While food production is a very important characteristic of this species it is by no means the only benefit that can be obtained from growing Carob. These include: Tannin is obtained from the bark of Carob.

Cosmetic face packs are made from flour made from the seedpods.

The wood is hard and highly sought after by wood turners.

It is a nitrogen fixing species, providing improvements to soil fertility.

There are also several putative medicinal uses of the plant, and singers formerly chewed the pod husks in the belief that this clears the throat and voice.



Growing Carob Trees

Grows well on low rainfall marginal land and is used for land amelioration. Prior to planting Carob, pre-soak the seed in warm water for approximately 24hrs. This species prefers sandy loams, medium loam and clay loam soils but can tolerate poorer soil conditions including rocky areas. Good drainage and full to semi-sun is also preferred if the species is to grow well. Carob will tolerate pH in the range 6.2 to 8.6.

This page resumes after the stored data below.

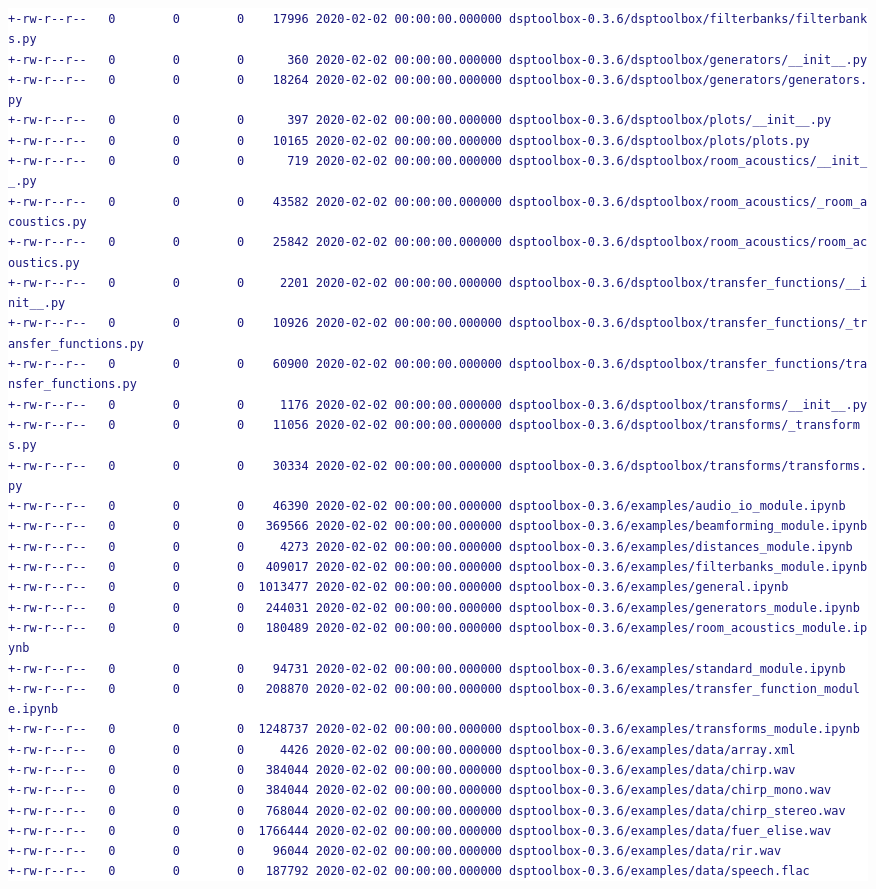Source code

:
 ```diff
+-rw-r--r--   0        0        0    17996 2020-02-02 00:00:00.000000 dsptoolbox-0.3.6/dsptoolbox/filterbanks/filterbanks.py
+-rw-r--r--   0        0        0      360 2020-02-02 00:00:00.000000 dsptoolbox-0.3.6/dsptoolbox/generators/__init__.py
+-rw-r--r--   0        0        0    18264 2020-02-02 00:00:00.000000 dsptoolbox-0.3.6/dsptoolbox/generators/generators.py
+-rw-r--r--   0        0        0      397 2020-02-02 00:00:00.000000 dsptoolbox-0.3.6/dsptoolbox/plots/__init__.py
+-rw-r--r--   0        0        0    10165 2020-02-02 00:00:00.000000 dsptoolbox-0.3.6/dsptoolbox/plots/plots.py
+-rw-r--r--   0        0        0      719 2020-02-02 00:00:00.000000 dsptoolbox-0.3.6/dsptoolbox/room_acoustics/__init__.py
+-rw-r--r--   0        0        0    43582 2020-02-02 00:00:00.000000 dsptoolbox-0.3.6/dsptoolbox/room_acoustics/_room_acoustics.py
+-rw-r--r--   0        0        0    25842 2020-02-02 00:00:00.000000 dsptoolbox-0.3.6/dsptoolbox/room_acoustics/room_acoustics.py
+-rw-r--r--   0        0        0     2201 2020-02-02 00:00:00.000000 dsptoolbox-0.3.6/dsptoolbox/transfer_functions/__init__.py
+-rw-r--r--   0        0        0    10926 2020-02-02 00:00:00.000000 dsptoolbox-0.3.6/dsptoolbox/transfer_functions/_transfer_functions.py
+-rw-r--r--   0        0        0    60900 2020-02-02 00:00:00.000000 dsptoolbox-0.3.6/dsptoolbox/transfer_functions/transfer_functions.py
+-rw-r--r--   0        0        0     1176 2020-02-02 00:00:00.000000 dsptoolbox-0.3.6/dsptoolbox/transforms/__init__.py
+-rw-r--r--   0        0        0    11056 2020-02-02 00:00:00.000000 dsptoolbox-0.3.6/dsptoolbox/transforms/_transforms.py
+-rw-r--r--   0        0        0    30334 2020-02-02 00:00:00.000000 dsptoolbox-0.3.6/dsptoolbox/transforms/transforms.py
+-rw-r--r--   0        0        0    46390 2020-02-02 00:00:00.000000 dsptoolbox-0.3.6/examples/audio_io_module.ipynb
+-rw-r--r--   0        0        0   369566 2020-02-02 00:00:00.000000 dsptoolbox-0.3.6/examples/beamforming_module.ipynb
+-rw-r--r--   0        0        0     4273 2020-02-02 00:00:00.000000 dsptoolbox-0.3.6/examples/distances_module.ipynb
+-rw-r--r--   0        0        0   409017 2020-02-02 00:00:00.000000 dsptoolbox-0.3.6/examples/filterbanks_module.ipynb
+-rw-r--r--   0        0        0  1013477 2020-02-02 00:00:00.000000 dsptoolbox-0.3.6/examples/general.ipynb
+-rw-r--r--   0        0        0   244031 2020-02-02 00:00:00.000000 dsptoolbox-0.3.6/examples/generators_module.ipynb
+-rw-r--r--   0        0        0   180489 2020-02-02 00:00:00.000000 dsptoolbox-0.3.6/examples/room_acoustics_module.ipynb
+-rw-r--r--   0        0        0    94731 2020-02-02 00:00:00.000000 dsptoolbox-0.3.6/examples/standard_module.ipynb
+-rw-r--r--   0        0        0   208870 2020-02-02 00:00:00.000000 dsptoolbox-0.3.6/examples/transfer_function_module.ipynb
+-rw-r--r--   0        0        0  1248737 2020-02-02 00:00:00.000000 dsptoolbox-0.3.6/examples/transforms_module.ipynb
+-rw-r--r--   0        0        0     4426 2020-02-02 00:00:00.000000 dsptoolbox-0.3.6/examples/data/array.xml
+-rw-r--r--   0        0        0   384044 2020-02-02 00:00:00.000000 dsptoolbox-0.3.6/examples/data/chirp.wav
+-rw-r--r--   0        0        0   384044 2020-02-02 00:00:00.000000 dsptoolbox-0.3.6/examples/data/chirp_mono.wav
+-rw-r--r--   0        0        0   768044 2020-02-02 00:00:00.000000 dsptoolbox-0.3.6/examples/data/chirp_stereo.wav
+-rw-r--r--   0        0        0  1766444 2020-02-02 00:00:00.000000 dsptoolbox-0.3.6/examples/data/fuer_elise.wav
+-rw-r--r--   0        0        0    96044 2020-02-02 00:00:00.000000 dsptoolbox-0.3.6/examples/data/rir.wav
+-rw-r--r--   0        0        0   187792 2020-02-02 00:00:00.000000 dsptoolbox-0.3.6/examples/data/speech.flac
```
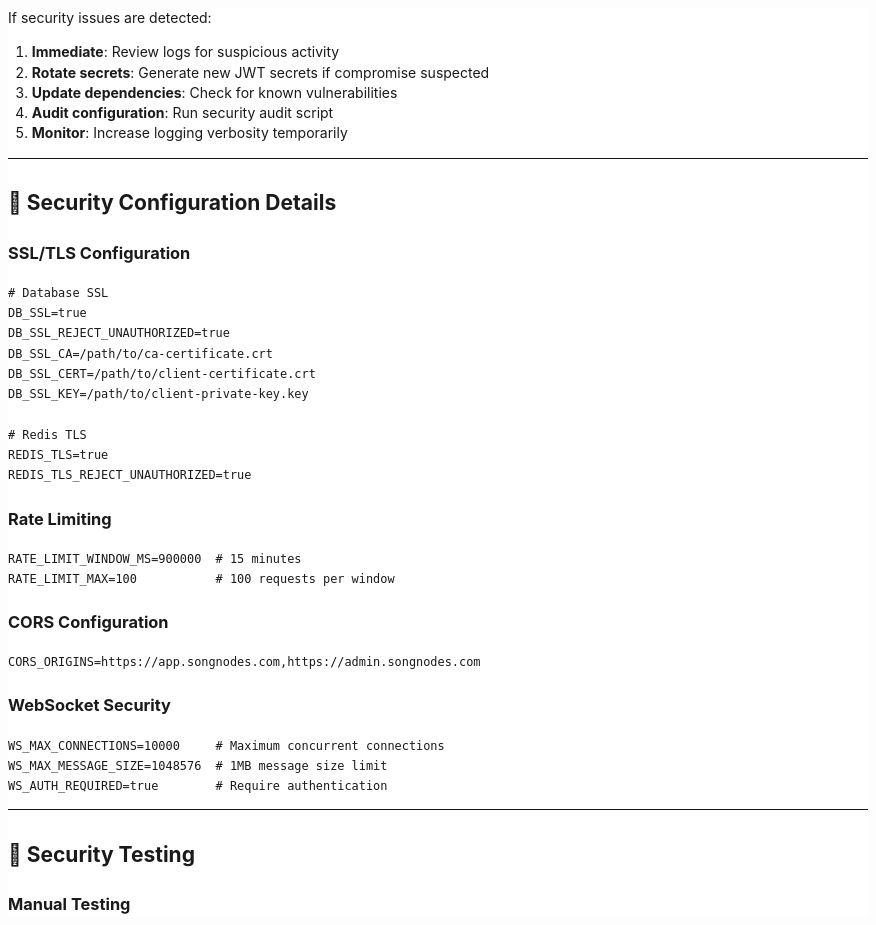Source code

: If security issues are detected:

1. **Immediate**: Review logs for suspicious activity
2. **Rotate secrets**: Generate new JWT secrets if compromise suspected
3. **Update dependencies**: Check for known vulnerabilities
4. **Audit configuration**: Run security audit script
5. **Monitor**: Increase logging verbosity temporarily

---

## 🔧 Security Configuration Details

### SSL/TLS Configuration

```env
# Database SSL
DB_SSL=true
DB_SSL_REJECT_UNAUTHORIZED=true
DB_SSL_CA=/path/to/ca-certificate.crt
DB_SSL_CERT=/path/to/client-certificate.crt  
DB_SSL_KEY=/path/to/client-private-key.key

# Redis TLS
REDIS_TLS=true
REDIS_TLS_REJECT_UNAUTHORIZED=true
```

### Rate Limiting

```env
RATE_LIMIT_WINDOW_MS=900000  # 15 minutes
RATE_LIMIT_MAX=100           # 100 requests per window
```

### CORS Configuration

```env
CORS_ORIGINS=https://app.songnodes.com,https://admin.songnodes.com
```

### WebSocket Security

```env
WS_MAX_CONNECTIONS=10000     # Maximum concurrent connections
WS_MAX_MESSAGE_SIZE=1048576  # 1MB message size limit
WS_AUTH_REQUIRED=true        # Require authentication
```

---

## 🧪 Security Testing

### Manual Testing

This species is extremely drought resistant and irrigation is not required. It is also free of many pests and diseases, however it is susceptible to Texas Root Rot. After the plant has established itself it requires little maintenance except form pruning to encourage a single stem if required.

Pods

A cold Carob drink
The pods are collected when brown, they are broken open and the hard seeds removed. The empty pods are then washed, dry roasted to inactivate enzymes that would break the product down and then milled like wheat to a very fine brown powder, which is naturally sweet. This fine powder can be used the same as you would use cocoa and you will need less sugar.

To make the powder into its No Added Sugar chocolate form, it is basically mixed with skim milk powder, a vegetable oil, and soy lecithin. This makes the solid carob.

Carob is caffeine free, oxalic acid free and no theobromine, thenylthylamine and tyramine, known to trigger headaches and migraines in some people.


Pods What happens to the seeds?

CARAT
The seeds have a history of their own. The seed looks very much like a large watermelon seed. There about eight seeds to a pod. The gum they contain was used by the Egyptians for binding their mummies.

The Italians use the seed to make rosary beads. In Israel they have an annual Carob Festival. This seed was also used as a weight measure for gold and gems because seeds are very even in weight.

That use has come down through the centuries as the 'caret weight' (should be carob weight) and 0. 5 carob seeds equals one gram. A caret weights .02 gram.

The uses of the gum today are in cosmetics, pharmaceuticals, industrial oils and food thickening. It is called the locus bean gum. The timber of the carob tree makes beautiful furniture.

The Carob Tree

Carob tree
The carob tree is a Mediterranean plant. It has existed for over 4000 years.

It is a legume, evergreen and a beautiful shade tree and takes 20 years to reach its full height, which is 50ft (over 15 mt) high and 50ft (over 15 mt)  wide, with a taproot up to 125ft (38 mt). In places like Egypt, where the water is mainly underground, that long taproot has allowed the carob trees to survive.

The surface root system never goes beyond the leaf canopy.

The tree takes up to 8 years to produce a crop of pods, 15 years to produce a commercial size crop, but by 20 years can produce up to a tone in one season. It will continue to produce for up to 200 years and only the female trees in the wild, produce pods.

In commercial cultivation the trees are grafted male and female together so every tree produces a crop. Bees do the pollination as the masses of small cluster flowers offer large amounts of nectar as incentive.